Dari sisi suplai, jumlah listing rumah seken nasional pada Desember 2025 tercatat turun 1,0% secara bulanan, dan dalam skala tahunan masih berada dalam tren kontraksi.
Meski begitu, penyusutan suplai ini tidak diikuti oleh lonjakan harga yang mengindikasikan keseimbangan pasar saat ini lebih ditentukan oleh sisi permintaan yang semakin berhati-hati dan rasional, bukan cuma soal kelangkaan pasokan semata.
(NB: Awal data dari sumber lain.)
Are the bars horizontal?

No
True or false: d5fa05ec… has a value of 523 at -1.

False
“Ini menunjukkan bahwa pasar properti Indonesia saat ini jauh lebih matang. Harga tidak lagi naik hanya karena stok berkurang, tetapi benar-benar mengikuti kemampuan dan kebutuhan pembeli,” tambah Marisa.
Sementara dari sisi permintaan, minat masyarakat untuk mencari hunian masih terkonsentrasi di wilayah-wilayah utama. Pada Desember 2025, Tangerang menjadi lokasi dengan proporsi pencarian tertinggi secara nasional, mencapai 13,9% dari total pencarian rumah, disusul Jakarta Selatan sebesar 11,4% dan Jakarta Barat sebesar 9,7%.
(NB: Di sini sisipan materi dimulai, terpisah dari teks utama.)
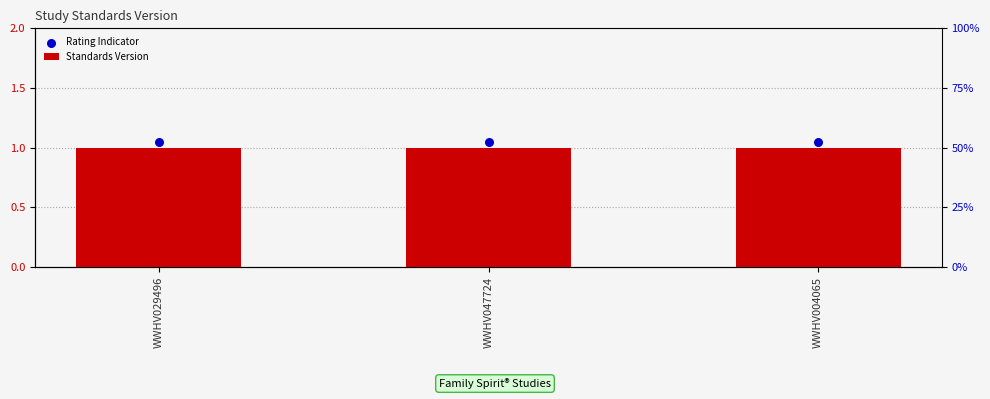

Which series has the largest total across all categories?

Rating Indicator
Namun secara dinamis, pertumbuhan minat mulai bergeser ke wilayah penyangga dan kota di luar Pulau Jawa. Di area Jabodetabek, Tangerang Selatan dan Depok mencatatkan kenaikan proporsi pencarian bulanan tertinggi. Sementara di luar Jawa, Batam menjadi salah satu kota dengan peningkatan minat yang paling menonjol.